Word for word, restate the lines of the data below between those holding "right eye: (452, 357)" and "root of tail: (727, 572)", inclusive; pictures do not belong in the copy.
━━━━━ AVAILABLE DATA ━━━━━
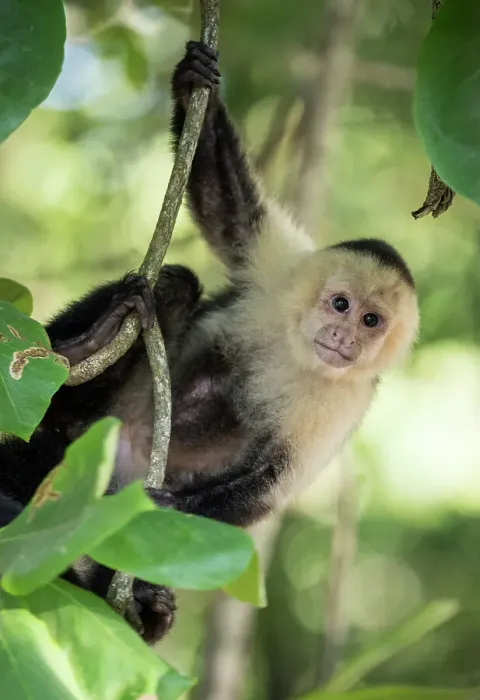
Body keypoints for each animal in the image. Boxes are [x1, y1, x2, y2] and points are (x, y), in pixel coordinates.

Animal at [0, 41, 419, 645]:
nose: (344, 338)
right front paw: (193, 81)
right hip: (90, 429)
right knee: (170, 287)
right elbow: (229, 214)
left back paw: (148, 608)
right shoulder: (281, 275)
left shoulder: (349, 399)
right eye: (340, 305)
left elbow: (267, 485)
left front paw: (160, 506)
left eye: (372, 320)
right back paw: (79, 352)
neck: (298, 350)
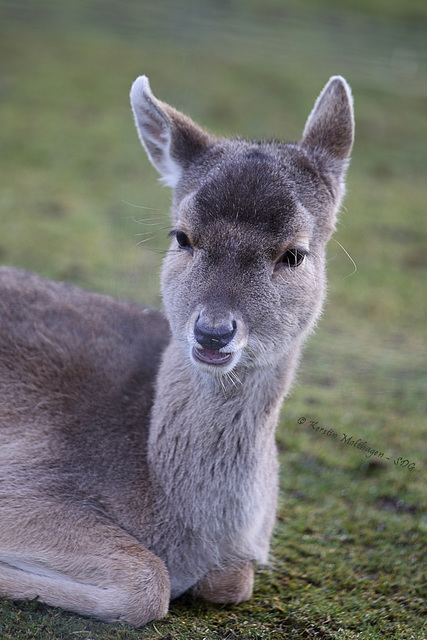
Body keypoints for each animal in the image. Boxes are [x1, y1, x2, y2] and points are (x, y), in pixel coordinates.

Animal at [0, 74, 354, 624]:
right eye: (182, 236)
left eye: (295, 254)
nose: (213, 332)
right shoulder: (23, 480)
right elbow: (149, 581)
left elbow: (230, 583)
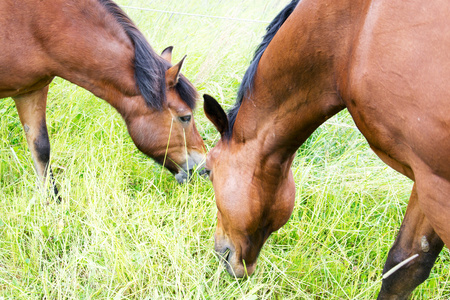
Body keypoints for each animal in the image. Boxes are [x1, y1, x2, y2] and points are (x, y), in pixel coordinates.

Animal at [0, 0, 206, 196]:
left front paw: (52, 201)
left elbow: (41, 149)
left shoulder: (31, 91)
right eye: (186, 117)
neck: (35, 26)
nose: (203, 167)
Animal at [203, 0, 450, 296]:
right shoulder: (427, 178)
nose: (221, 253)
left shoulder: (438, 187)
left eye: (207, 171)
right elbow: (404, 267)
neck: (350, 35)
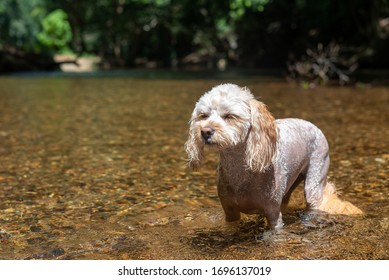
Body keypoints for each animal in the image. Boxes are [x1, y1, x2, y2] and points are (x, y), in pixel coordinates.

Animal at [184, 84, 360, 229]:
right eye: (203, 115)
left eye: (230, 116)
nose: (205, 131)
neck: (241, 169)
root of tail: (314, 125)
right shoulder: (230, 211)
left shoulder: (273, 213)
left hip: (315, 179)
━━━━━
━━━━━ AVAILABLE DATA ━━━━━
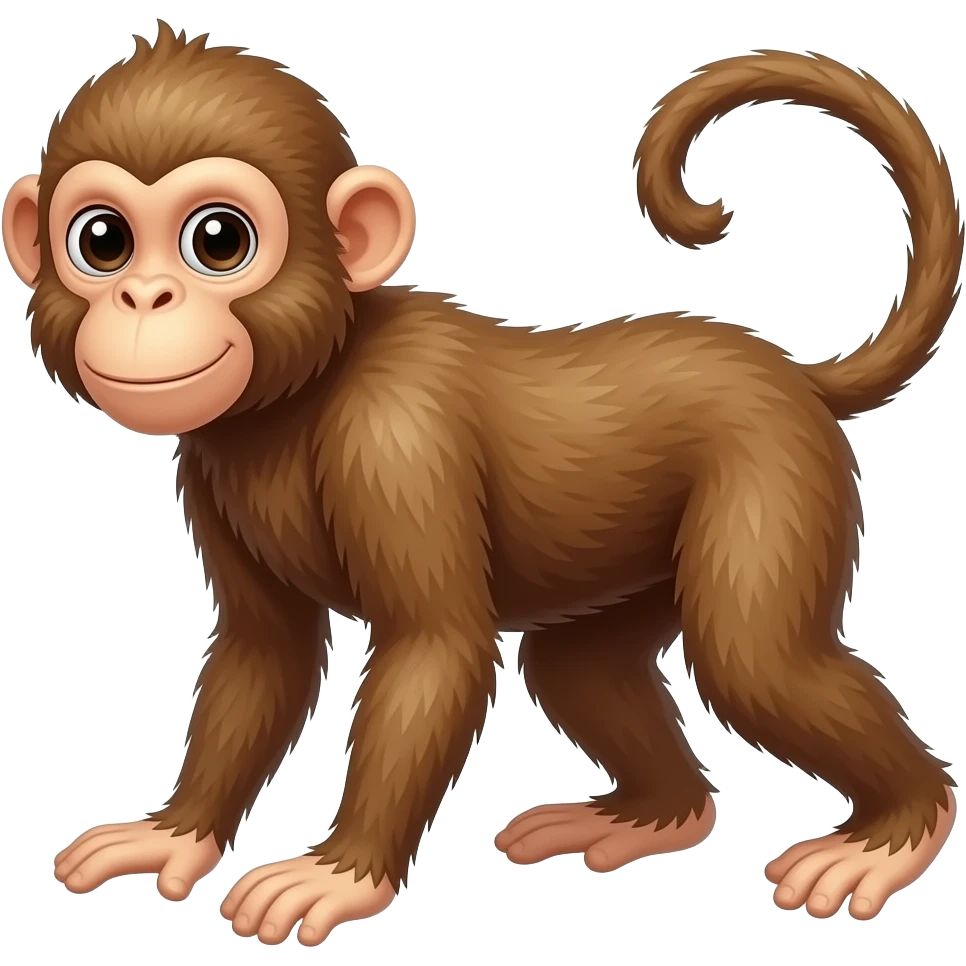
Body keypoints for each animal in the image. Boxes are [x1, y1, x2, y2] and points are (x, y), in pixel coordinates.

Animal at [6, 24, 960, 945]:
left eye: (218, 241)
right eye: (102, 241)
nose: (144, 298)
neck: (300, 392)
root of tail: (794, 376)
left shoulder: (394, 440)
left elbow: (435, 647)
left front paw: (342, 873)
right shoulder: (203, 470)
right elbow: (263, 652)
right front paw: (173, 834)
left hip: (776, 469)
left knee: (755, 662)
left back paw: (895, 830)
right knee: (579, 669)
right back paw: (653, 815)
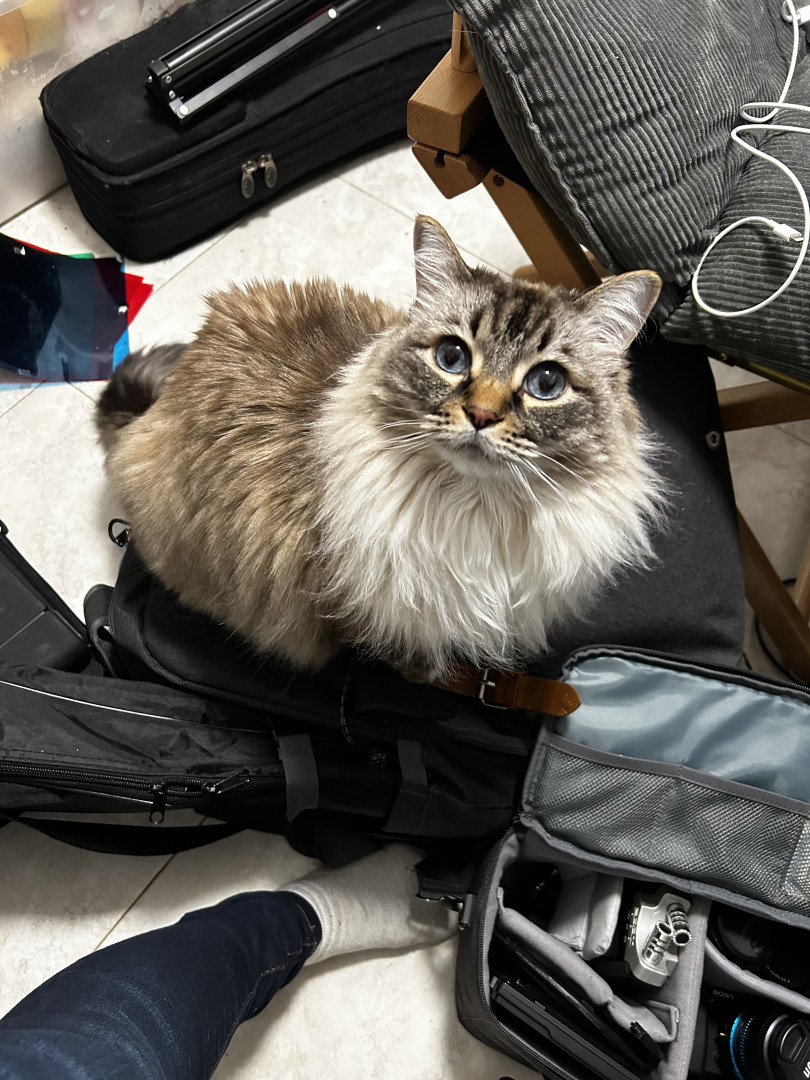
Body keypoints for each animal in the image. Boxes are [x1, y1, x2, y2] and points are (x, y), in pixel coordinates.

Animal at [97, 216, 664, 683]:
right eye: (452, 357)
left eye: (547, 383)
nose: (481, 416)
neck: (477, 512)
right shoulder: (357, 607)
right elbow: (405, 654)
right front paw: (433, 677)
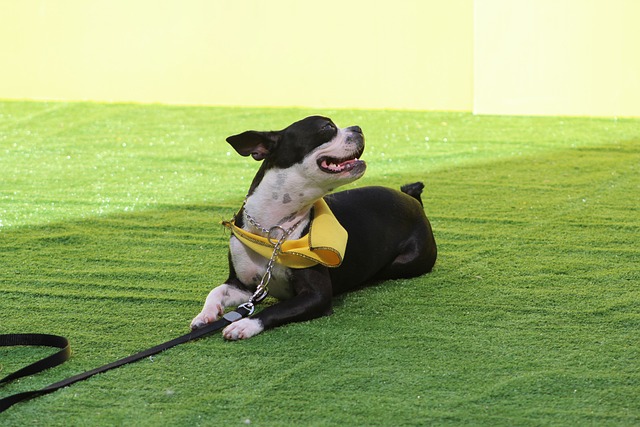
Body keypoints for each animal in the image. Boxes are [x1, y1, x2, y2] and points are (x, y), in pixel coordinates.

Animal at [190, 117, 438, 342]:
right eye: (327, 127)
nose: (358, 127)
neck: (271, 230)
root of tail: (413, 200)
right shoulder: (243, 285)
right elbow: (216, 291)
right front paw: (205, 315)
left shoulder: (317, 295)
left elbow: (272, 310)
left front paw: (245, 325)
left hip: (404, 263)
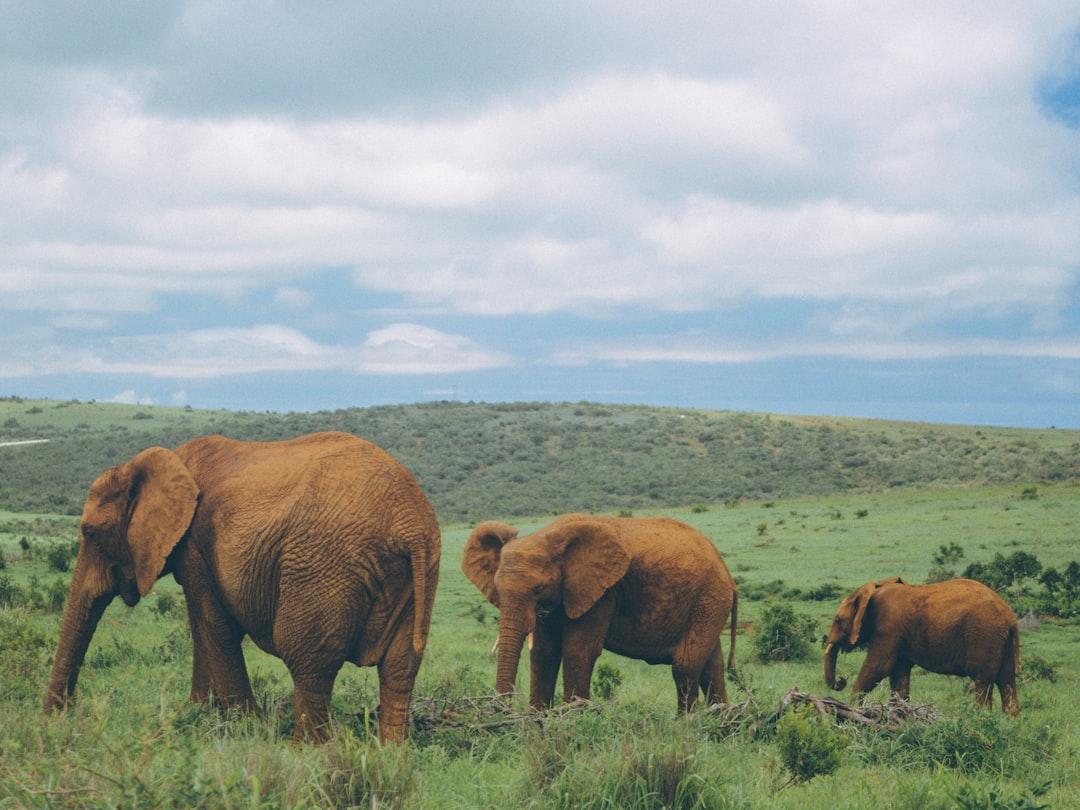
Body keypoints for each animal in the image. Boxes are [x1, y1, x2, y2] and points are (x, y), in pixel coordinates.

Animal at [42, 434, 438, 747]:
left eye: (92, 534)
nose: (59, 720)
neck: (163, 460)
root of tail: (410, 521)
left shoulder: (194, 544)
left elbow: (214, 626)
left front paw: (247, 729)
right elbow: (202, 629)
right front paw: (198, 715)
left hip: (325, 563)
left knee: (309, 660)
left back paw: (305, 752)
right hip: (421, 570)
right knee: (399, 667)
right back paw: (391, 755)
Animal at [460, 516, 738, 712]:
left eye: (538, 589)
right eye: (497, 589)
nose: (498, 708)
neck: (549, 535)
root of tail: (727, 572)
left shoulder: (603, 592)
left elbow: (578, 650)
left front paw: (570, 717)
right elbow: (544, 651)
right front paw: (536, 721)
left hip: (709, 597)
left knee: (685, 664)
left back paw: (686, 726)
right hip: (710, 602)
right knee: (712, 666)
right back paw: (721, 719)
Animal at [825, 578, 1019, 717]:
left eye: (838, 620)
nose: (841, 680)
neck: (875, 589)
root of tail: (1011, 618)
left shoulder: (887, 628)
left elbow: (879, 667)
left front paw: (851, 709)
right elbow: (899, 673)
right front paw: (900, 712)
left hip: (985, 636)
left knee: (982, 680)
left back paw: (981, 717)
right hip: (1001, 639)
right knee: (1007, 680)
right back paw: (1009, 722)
━━━━━
━━━━━ AVAILABLE DATA ━━━━━
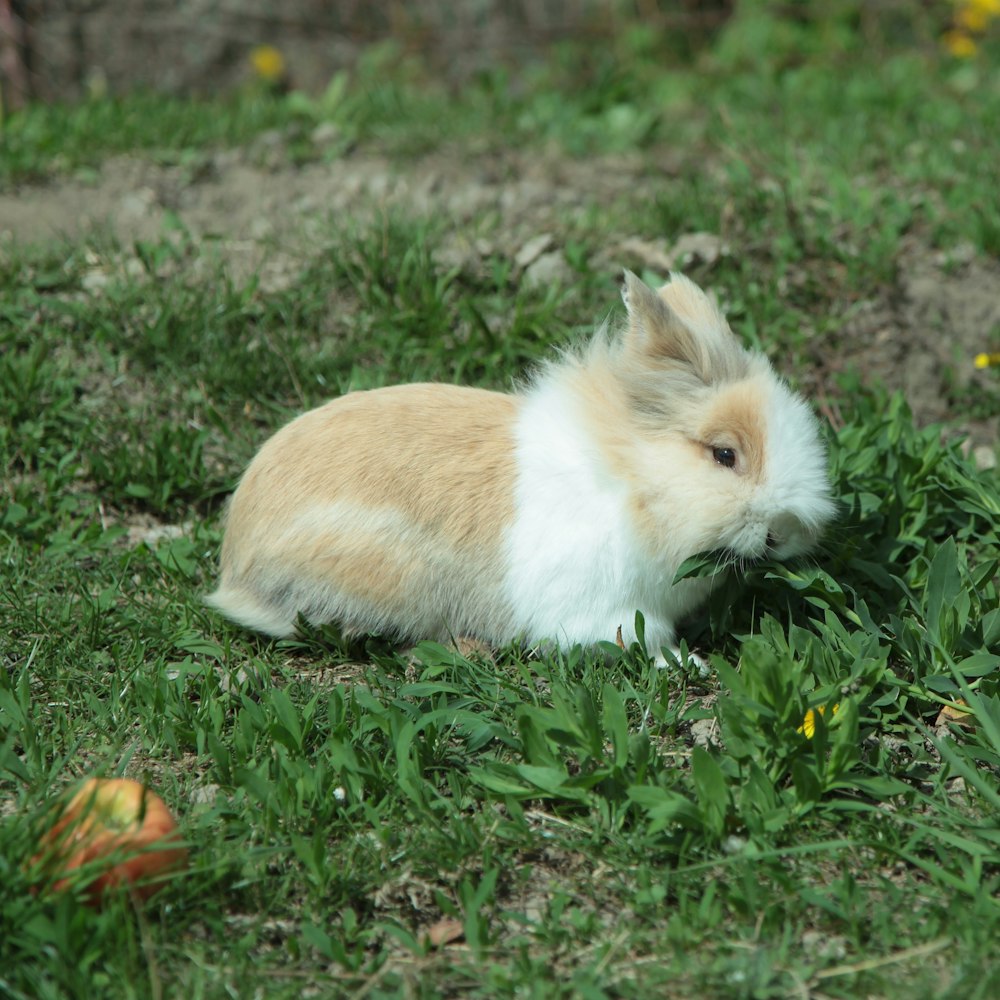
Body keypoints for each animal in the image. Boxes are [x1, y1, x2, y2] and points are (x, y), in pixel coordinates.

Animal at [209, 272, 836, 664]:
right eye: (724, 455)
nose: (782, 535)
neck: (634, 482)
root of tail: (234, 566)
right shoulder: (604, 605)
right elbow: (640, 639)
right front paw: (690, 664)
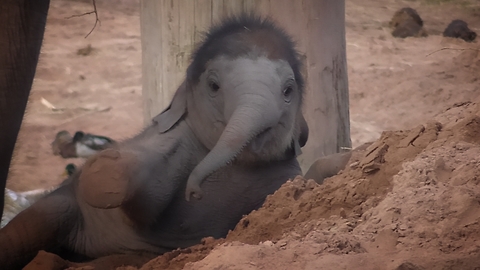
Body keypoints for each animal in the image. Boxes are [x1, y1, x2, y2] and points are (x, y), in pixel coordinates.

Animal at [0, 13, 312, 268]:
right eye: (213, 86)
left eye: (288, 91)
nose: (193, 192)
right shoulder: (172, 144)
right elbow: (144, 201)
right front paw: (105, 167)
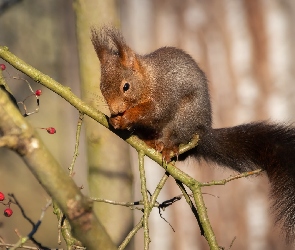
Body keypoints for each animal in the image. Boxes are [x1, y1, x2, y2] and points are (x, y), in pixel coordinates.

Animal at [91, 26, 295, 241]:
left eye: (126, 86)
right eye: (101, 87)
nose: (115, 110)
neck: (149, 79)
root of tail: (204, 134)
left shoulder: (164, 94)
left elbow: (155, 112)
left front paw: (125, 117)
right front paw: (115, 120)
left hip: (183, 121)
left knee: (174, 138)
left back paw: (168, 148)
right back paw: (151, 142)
━━━━━
▶ REPLY TO THE TASK:
right eye: (452, 357)
left eye: (547, 383)
nose: (481, 416)
neck: (477, 512)
right shoulder: (357, 607)
right elbow: (405, 654)
right front paw: (433, 677)
Body keypoints for each animal in the image. Boxes are [x1, y1, x2, y2] and points are (x, y), in pixel coordinates.

Animal at [190, 117, 438, 342]:
right eye: (327, 127)
nose: (358, 127)
neck: (271, 230)
root of tail: (413, 200)
right shoulder: (243, 285)
right elbow: (216, 291)
right front paw: (205, 315)
left shoulder: (317, 295)
left elbow: (272, 310)
left front paw: (245, 325)
left hip: (404, 263)
Body keypoints for each animal in the image. Boxes are [x1, y1, x2, y2] and points are (x, y), in pixel coordinates.

Animal at [42, 434, 438, 747]:
left eye: (92, 534)
nose: (59, 720)
neck: (163, 460)
root of tail: (410, 521)
left shoulder: (194, 544)
left elbow: (214, 626)
left front paw: (247, 729)
right elbow: (202, 629)
right front paw: (198, 715)
left hip: (325, 563)
left knee: (309, 660)
left back paw: (305, 752)
right hip: (421, 570)
right knee: (399, 667)
right back paw: (391, 755)
Animal at [460, 516, 738, 712]:
left eye: (538, 589)
right eye: (497, 589)
nose: (498, 708)
neck: (549, 535)
root of tail: (727, 572)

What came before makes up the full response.